— PASSAGE —
Titles of fictional works, poems, films, and non-fictional works can't be copyrighted, so one frequently finds several works with the same title, and this can cause confusion. It can also be very interesting to compare several works with the same title to see if the title is being used by the authors in the same way.
Titles are supposed to provide some information about the work, as well as being a way to set out that work from the millions of other works of the same type. Following are three poems with the same title, the latter two probably borrowed their title from a much earlier and longer work by Horace.
from the Wikipedia entry:
The earliest use of this title is "a poem written by Horace, c. 19 BC
in which he advises poets on the art of writing poetry and drama."
. . .
"Written...in a loose conversational frame, the
Ars poetica consists of 476 lines containing nearly 30 maxims for...poets." However, unlike philosopher Aristotle's formal treatise the
Poetics, the
Ars Poetica is not a systematic handbook of literary theory; nor, in spite of
the respect accorded to it in later centuries, was it ever meant to be."
The following excerpt is from the beginning of Horace's "Ars Poetica."
"Dear
Pisos, if it’s idle fancies were so conceived
That neither its head nor foot could be related
To a unified form. ‘But painters and poets
Have always shared the right to dare anything.’
I know it: I claim that licence, and grant it in turn:
But not so the wild and tame should ever mate,
Or snakes couple with birds, or lambs with tigers."
Another shorter version of what poetry should be is that by Archibald MacLeish who has borrowed Horace's title. But rather than giving us a widely ranging discussion of various aspects of poetry, MacLeish focuses on what he thinks a poem should be.
Ars Poetica
A poem should be palpable and mute
As a globed fruit
Dumb
As old medallions to the thumb
Silent as the sleeve-worn stone
Of casement ledges where the moss has grown -
A poem should be wordless
As the flight of birds
A poem should be motionless in time
As the moon climbs
Leaving, as the moon releases
Twig by twig the night-entangled trees,
Leaving, as the moon behind the winter leaves,
Memory by memory the mind -
A poem should be motionless in time
As the moon climbs
A poem should be equal to:
Not true
For all the history of grief
An empty doorway and a maple leaf
For love
The leaning grasses and two lights above the sea -
A poem should not mean
But be
-- Archibald MacLeish --
A poem, for MacLeish, should contain concrete images and little if any intellectual content. The intellectual part resides in the reader who responds to the images. The irony here is that his poem does have intellectual content: for example--
"For all the history of grief
An empty doorway and a maple leaf"

— DATA BLOCK —
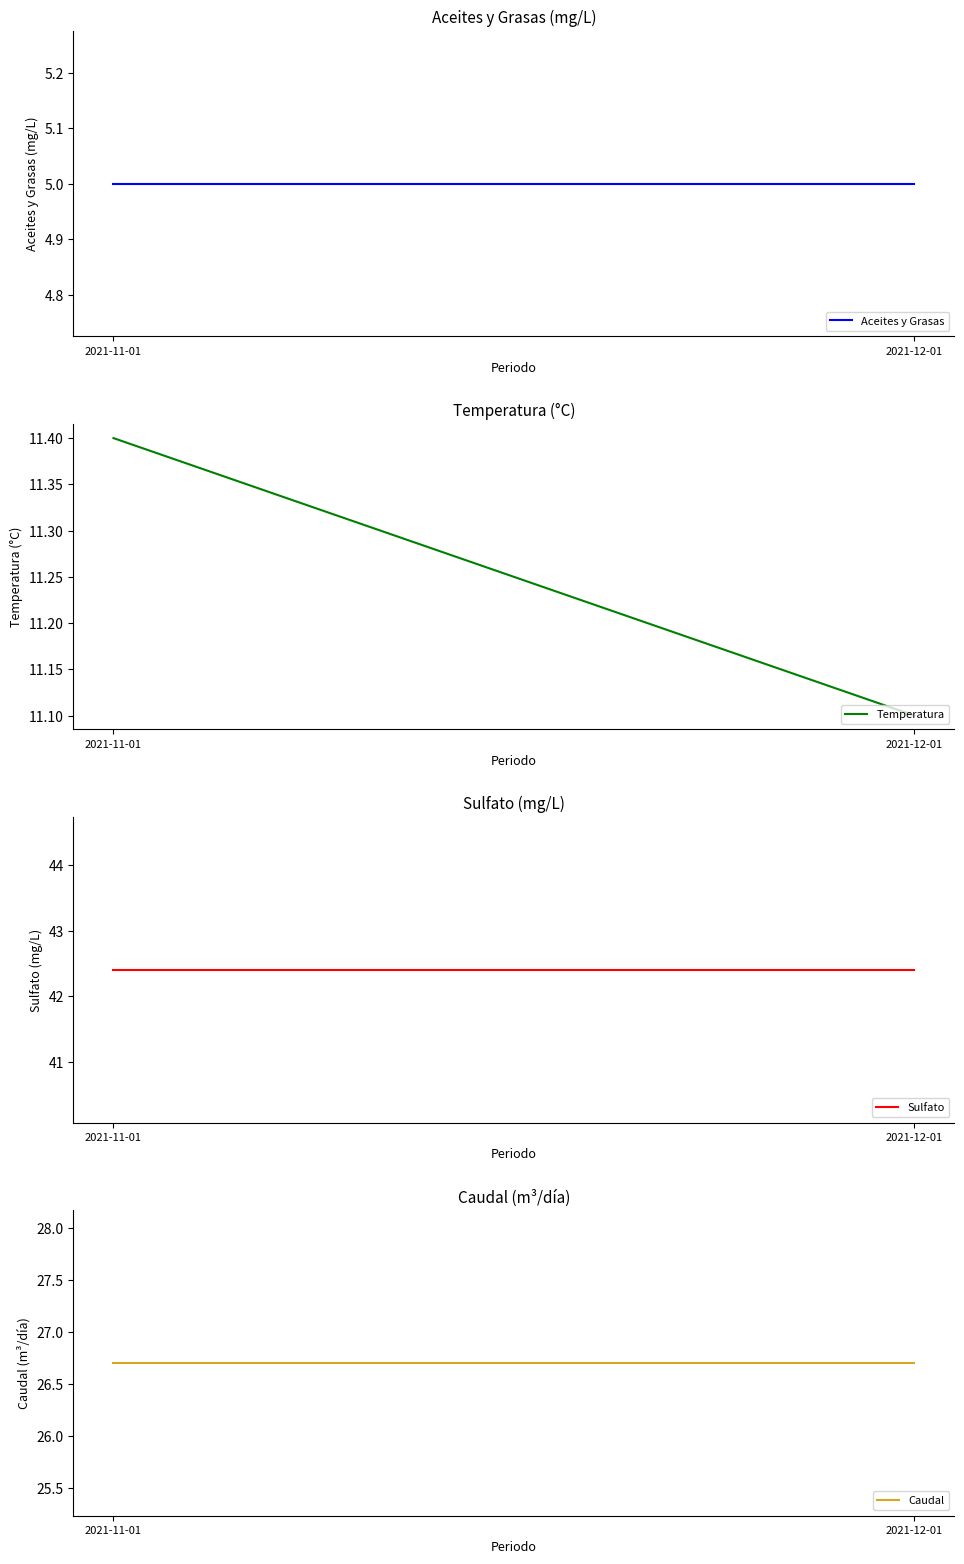

Read the Temperatura value at 2021-12-01.

11.1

— REQUEST 1 —
How many lines does Horace's poem contain, according to the piece on works titled "Ars Poetica"?
— REQUEST 2 —
Carry on the piece on works titled "Ars Poetica" from the point where it stops.

— EXERCISE RESULT 1 —
476 lines.

— EXERCISE RESULT 2 —
He has to reach us intellectually to inform us that instead of writing about grief, an image of "An empty doorway and a maple leaf" should suffice. This, of course, is the fundamental problem of those who wish their readers to avoid writing or speaking and instead grasp the physical world in some way. Taoists, thousands of years ago, faced a similar problem when telling their readers about "those who know" and "those who don't," for they have to speak to tell us.
"Those who speak, don't know
Those who know, don't speak."
One last example is a poem by Jorge Luis Borges. I've included it because of the title, but right now, I see little connection with the other poems mentioned above. Perhaps after I meditate on it, I will cut through the mental fog.
To gaze at the river made of time and water
And recall that time itself is another river,
To know we cease to be, just like the river,
And that our faces pass away, just like the water.
To feel that waking is another sleep
That dreams it does not sleep and that death,
Which our flesh dreads, is that very death
Of every night, which we call sleep.
To see in the day or in the year a symbol
Of mankind’s days and of his years,
To transform the outrage of the years
Into a music, a rumor and a symbol,
To see in death a sleep, and in the sunset
A sad gold, of such is Poetry
Immortal and a pauper. For Poetry
Returns like the dawn and the sunset.
At times in the afternoons a face
Looks at us from the depths of a mirror;
Art must be like that mirror
That reveals to us this face of ours.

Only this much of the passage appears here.